On the other hand, the fact that the diary was found when there was no known forensic operation on does mitigate CNN’s conduct somewhat. A news organization must primarily act as a news organization first and foremost. In most circumstances it is not the job of a CNN correspondent, or for that matter any correspondent, to also double up as a custodian and protector of interests other than that of media freedom. That begs the question—did this fall under the “most circumstances” category?
A CNN story yesterday said that the organization “notified Stevens' family about the journal within hours after it was discovered and at the family's request provided it to them via a third party.
It said, “The journal consists of just seven pages of handwriting in a hard-bound book. For CNN, the ambassador's writings served as tips about the situation in Libya, and in Benghazi in particular. CNN took the newsworthy tips and corroborated them with other sources.”
As you can see, what is happening here that I am indulging in circumlocution. That’s because the debate is not as sharply right or wrong, moral or immoral, ethical or unethical as many would like to believe.

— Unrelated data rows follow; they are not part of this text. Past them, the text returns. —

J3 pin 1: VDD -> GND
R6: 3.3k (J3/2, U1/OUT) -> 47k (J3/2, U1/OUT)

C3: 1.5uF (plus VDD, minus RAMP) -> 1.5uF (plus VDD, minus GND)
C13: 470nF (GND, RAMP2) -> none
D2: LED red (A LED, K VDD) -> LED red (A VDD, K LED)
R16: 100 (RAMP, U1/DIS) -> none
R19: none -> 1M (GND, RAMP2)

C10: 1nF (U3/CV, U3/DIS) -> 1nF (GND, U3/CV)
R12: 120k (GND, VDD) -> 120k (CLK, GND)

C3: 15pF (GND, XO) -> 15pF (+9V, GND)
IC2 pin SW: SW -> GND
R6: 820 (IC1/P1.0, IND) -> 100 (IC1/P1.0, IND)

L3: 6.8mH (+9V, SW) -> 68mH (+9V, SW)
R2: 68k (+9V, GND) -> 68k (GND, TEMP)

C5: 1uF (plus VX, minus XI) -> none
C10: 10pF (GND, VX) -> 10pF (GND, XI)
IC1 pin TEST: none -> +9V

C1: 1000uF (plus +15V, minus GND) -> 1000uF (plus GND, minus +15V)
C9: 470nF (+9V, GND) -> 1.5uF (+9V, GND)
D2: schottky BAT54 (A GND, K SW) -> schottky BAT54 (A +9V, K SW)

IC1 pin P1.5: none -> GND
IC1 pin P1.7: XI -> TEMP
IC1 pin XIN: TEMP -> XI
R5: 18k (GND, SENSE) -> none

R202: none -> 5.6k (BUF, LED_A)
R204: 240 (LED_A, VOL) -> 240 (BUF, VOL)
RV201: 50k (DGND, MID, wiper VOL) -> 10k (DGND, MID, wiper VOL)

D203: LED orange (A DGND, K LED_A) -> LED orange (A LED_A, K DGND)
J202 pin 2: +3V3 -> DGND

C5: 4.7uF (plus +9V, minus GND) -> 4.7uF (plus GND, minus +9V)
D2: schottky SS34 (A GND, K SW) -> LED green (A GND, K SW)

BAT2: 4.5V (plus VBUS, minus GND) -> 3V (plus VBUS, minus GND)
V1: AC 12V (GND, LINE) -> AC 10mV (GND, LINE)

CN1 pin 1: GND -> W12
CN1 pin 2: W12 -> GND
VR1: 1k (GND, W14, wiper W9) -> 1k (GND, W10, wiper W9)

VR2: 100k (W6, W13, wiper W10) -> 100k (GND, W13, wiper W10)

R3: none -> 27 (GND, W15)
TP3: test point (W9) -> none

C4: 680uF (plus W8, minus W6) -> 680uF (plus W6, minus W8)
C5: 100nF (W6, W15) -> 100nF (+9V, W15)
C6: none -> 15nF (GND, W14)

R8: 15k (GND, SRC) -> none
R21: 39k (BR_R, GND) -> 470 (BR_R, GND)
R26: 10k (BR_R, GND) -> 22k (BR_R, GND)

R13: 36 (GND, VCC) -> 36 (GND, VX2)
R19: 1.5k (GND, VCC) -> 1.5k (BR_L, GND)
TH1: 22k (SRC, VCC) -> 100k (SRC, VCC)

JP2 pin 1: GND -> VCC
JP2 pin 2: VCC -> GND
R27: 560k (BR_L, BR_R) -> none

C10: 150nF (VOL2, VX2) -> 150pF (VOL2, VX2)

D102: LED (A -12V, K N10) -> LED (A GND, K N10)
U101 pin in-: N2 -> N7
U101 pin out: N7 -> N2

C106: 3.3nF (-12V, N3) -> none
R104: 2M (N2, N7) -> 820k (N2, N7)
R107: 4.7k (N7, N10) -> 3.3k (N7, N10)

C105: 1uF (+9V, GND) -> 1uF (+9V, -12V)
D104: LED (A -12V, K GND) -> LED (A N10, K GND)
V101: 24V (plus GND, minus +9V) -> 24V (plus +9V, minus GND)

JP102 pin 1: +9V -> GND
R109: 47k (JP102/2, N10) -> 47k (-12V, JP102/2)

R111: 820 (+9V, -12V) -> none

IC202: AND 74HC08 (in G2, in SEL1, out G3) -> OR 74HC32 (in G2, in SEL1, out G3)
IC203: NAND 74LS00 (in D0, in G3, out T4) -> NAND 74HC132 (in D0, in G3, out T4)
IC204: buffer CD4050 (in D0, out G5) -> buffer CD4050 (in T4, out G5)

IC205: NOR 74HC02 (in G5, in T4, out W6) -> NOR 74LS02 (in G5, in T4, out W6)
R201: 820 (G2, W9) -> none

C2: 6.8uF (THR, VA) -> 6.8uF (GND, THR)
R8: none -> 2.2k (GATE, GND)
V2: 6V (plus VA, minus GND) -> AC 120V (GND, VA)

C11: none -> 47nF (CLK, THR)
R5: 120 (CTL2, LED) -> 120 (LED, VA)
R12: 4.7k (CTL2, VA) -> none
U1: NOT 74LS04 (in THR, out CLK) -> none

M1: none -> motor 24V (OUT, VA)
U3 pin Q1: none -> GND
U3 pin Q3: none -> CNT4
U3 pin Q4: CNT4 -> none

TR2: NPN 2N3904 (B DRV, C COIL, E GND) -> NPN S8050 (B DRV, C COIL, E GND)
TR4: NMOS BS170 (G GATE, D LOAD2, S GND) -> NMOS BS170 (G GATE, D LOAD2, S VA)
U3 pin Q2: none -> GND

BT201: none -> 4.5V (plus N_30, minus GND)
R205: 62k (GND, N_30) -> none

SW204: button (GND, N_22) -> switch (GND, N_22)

The only point I would make with any degree of finality is that at the very least CNN should acknowledge that its “first instinct”, as Reines points out, was to “remove from a crime scene the diary of a man killed along with three other Americans.” But even there CNN might argue with very thin justification that it was officially not a crime scene when it found the journal.
I think in the end this comes down to bad form versus good form more than anything else. But then whoever said that it is the media’s job to arbitrate between the two? Its job is to get the story out as long as it is in the larger public interest.